The way this proto-music is exploited and developed into the cultural expression that we call
music I explain with reference to yet another psychological theory, a theory that
describes the human capacity for categorization of sensory phenomena as evolving from a
basic level (Rosch, 1981). Simple vocal contours are the primary units at this basic level of
categorization. Beginning at this basic level, categorization can extend to more superordinate
levels by means of metaphor (as for instance Spitzer, 2004, has suggested), metaphors some
of which even requiring verbal categorization (as I myself have shown elsewhere [1999,
2006]). In addition, categorization can be extended ”downwards” to a subordinate level of
pitch or rhythmic detail.
Turning back to the copyright problem, my earlier claim now has a much more substantial
backing: since the audience invests an emotional labour when listening to the sounds of
music, this audience, each and every listener, has a natural right to it. A right which needs
qualification in relation to the composer, no doubt. But a right all the same — if there ever
was a right to music. The important point, however, is that this shows a Lockean inspired
argument cannot support exclusive ownership claims to music. The audience cannot be
reduced to only a consumer obliged to pay.
But how can I say that the emotional engagement of the listener is more than simple
6
consumption? After all, food is not nutrition until we digest it, but this does not mean that we
have a natural right to potatoes grown by somebody else. Or should the digestive labour we
invest mean that the lunch we eat ought to be free? How can I say that the emotional labour
invested in musical sounds is more than (or different to) what it takes to eat a big meal?
My answer is that whereas in food the nutritive components are there whether we eat the
potato or not; in sound there is no music until a listener adds it, appreciates it, passes it on to
others, through affect attunement (the first listener may be the composer, playing or
imagining). The music is added to the work as the musicians follow the composer’s
instructions (more or less, pace Goodman). The music is added to the work as the audiences
hear what the composer intended (more or less). And, as Kant would say, we expect others to
join in with our judgement.
Music, in other words is social. Music is social.
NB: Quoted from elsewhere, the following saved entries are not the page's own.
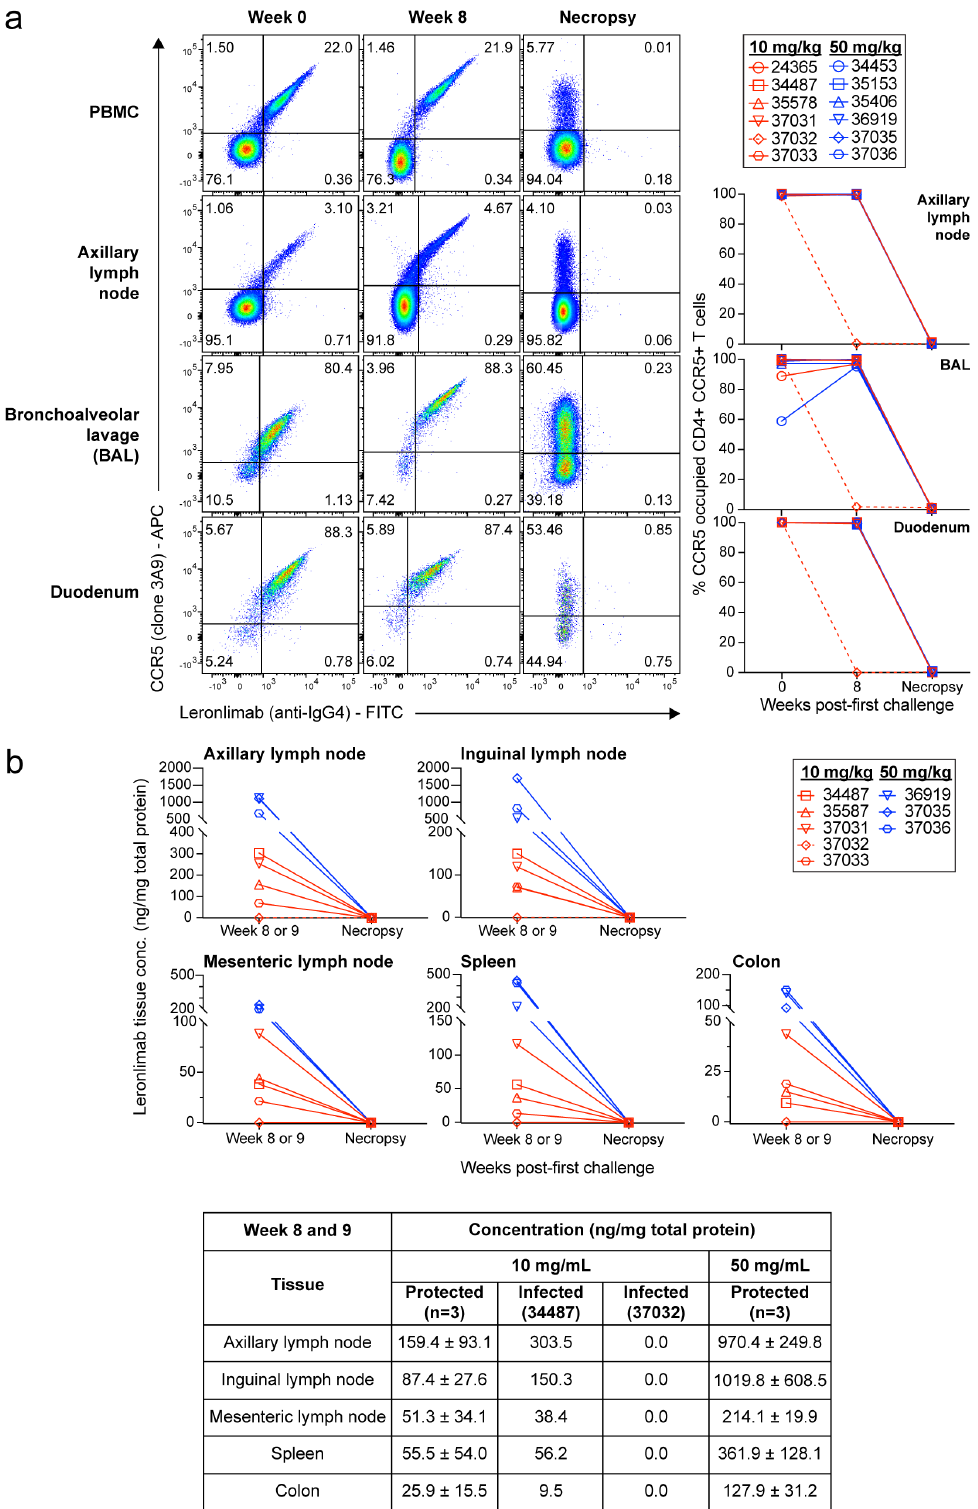
of occult SIV infection 33 , we longitudinally monitored for their emergence in all macaques. In line with longitudinal plasma and cell-associated viral load results (Figs. 2f and 4a, b), SHIV Gag- and Vif-speci fi c CD8 + T cells responses developed in all viremic ani- mals while it was absent in all aviremic animals, despite the pre- sence of CMV-speci fi c CD8 + T cells in all macaques (Fig. 4c and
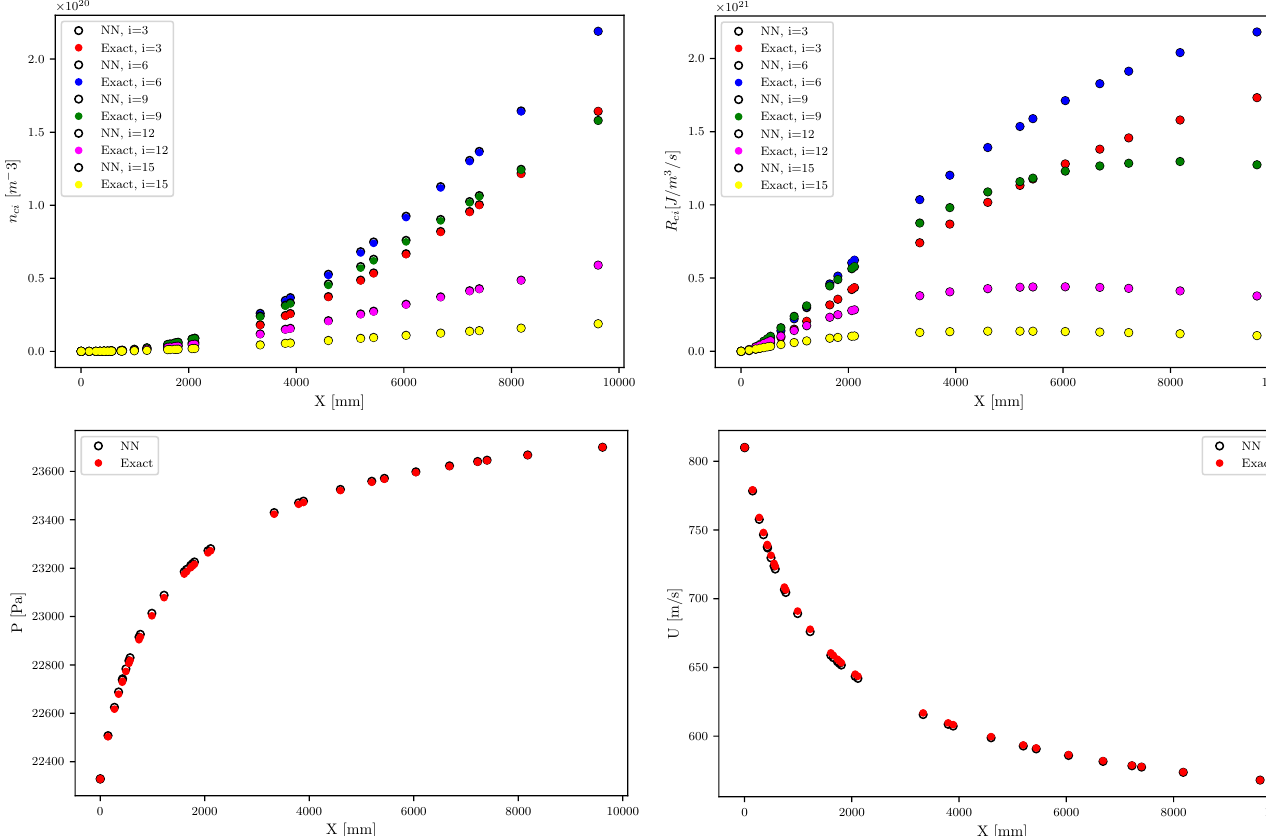
Figure 8. Solution of the state-to-state 1D shock flow relaxation inferred by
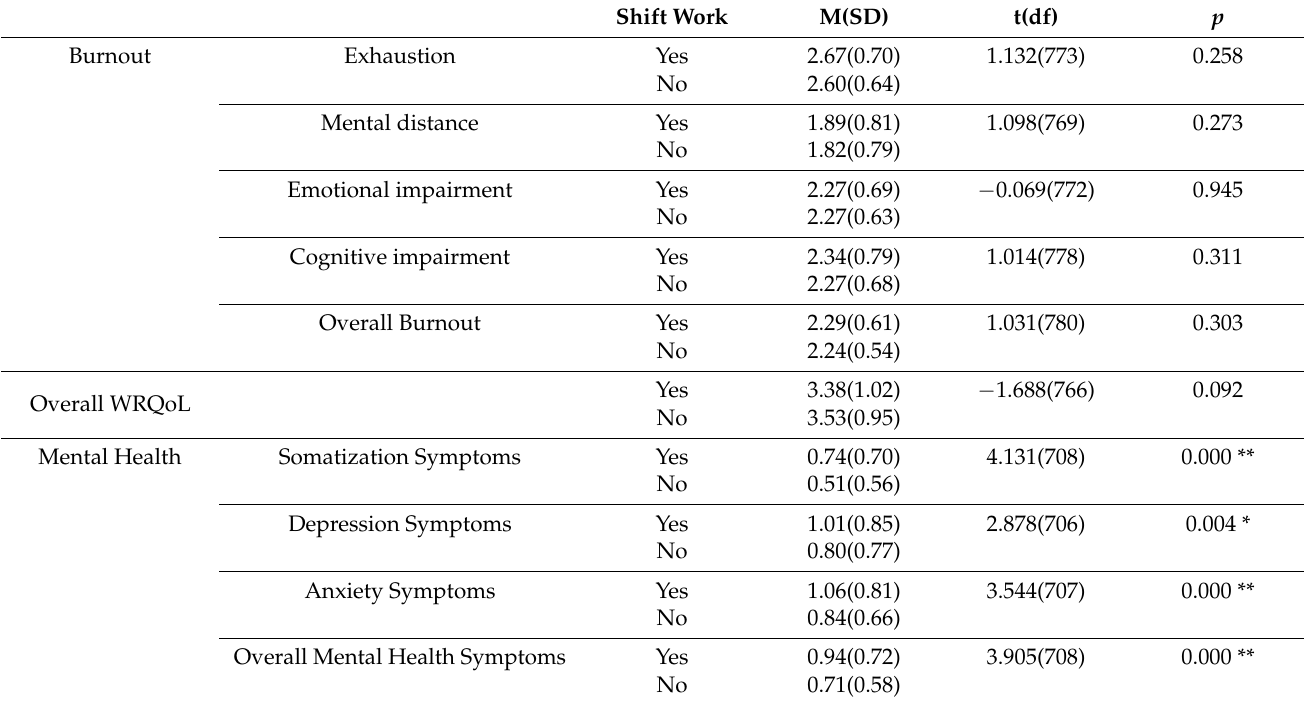
Table 3. Results for Burnout, Overall Work-Related Quality of Life and Mental Health Symptoms by Shift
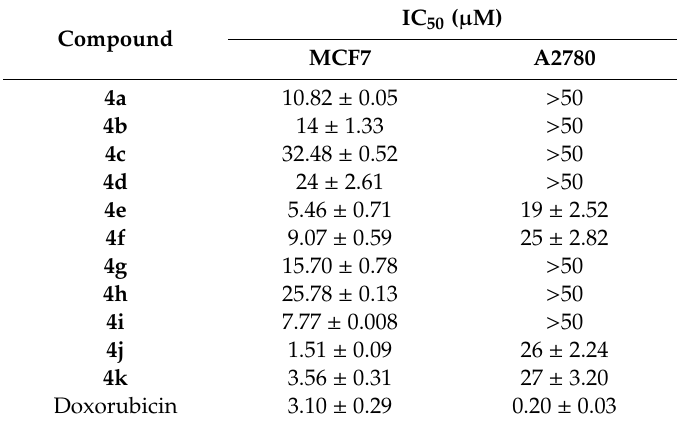
Table 1. Cytotoxicity of 4a – k against MCF7 and A2780 cell lines.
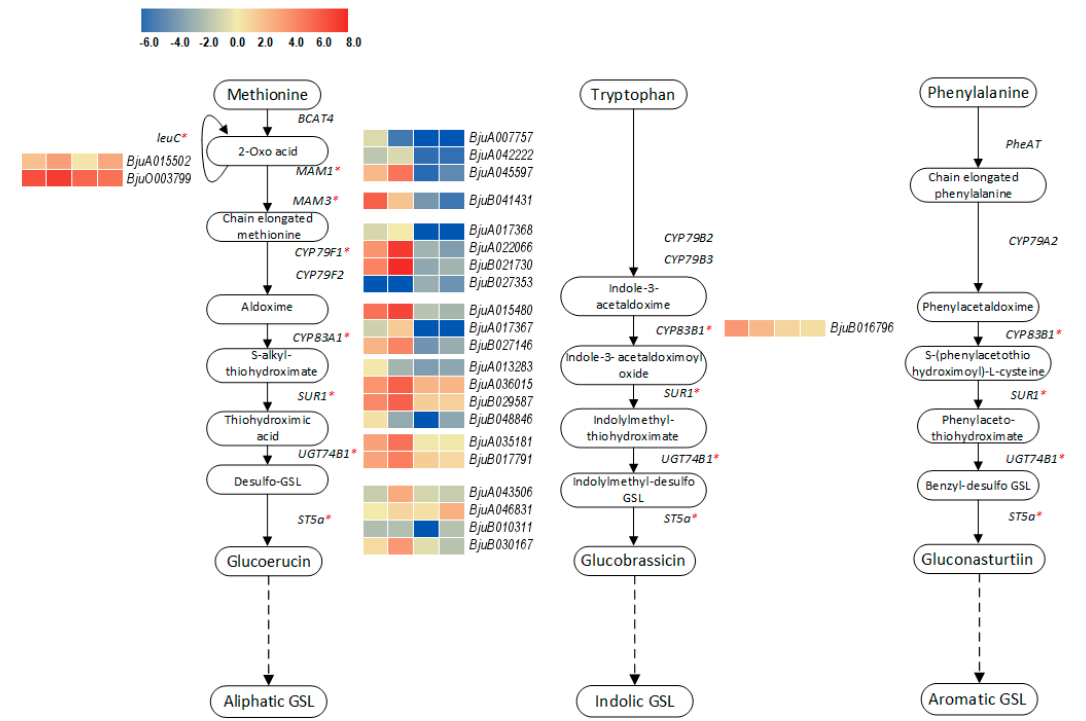
Figure 7. Schematic representation of genes associated with the core route of aliphatic, indole and aromatic glucosinolate biosynthesis in stem mustard. The expressions of DEGs in four stages are shown by the heatmap. The red asterisks indicate the DEGs (enzyme genes encoded by DEGs).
Take away the affective attunement to music
and there is no more left than a Mozart effect to trigger some mice in a maze (cf. Brown,
2006). Music certainly is more amazing than that. Music is a human cultural artefact, and its
communication — its potential for human communion — should not be restricted by any
global trade agreement. Thus my final recommendation: give the TRIPS agreement a one way
trip to the bin. Bring music back from the market of world trade, to where it belongs. Bring
music back to the local and global cultures of the world!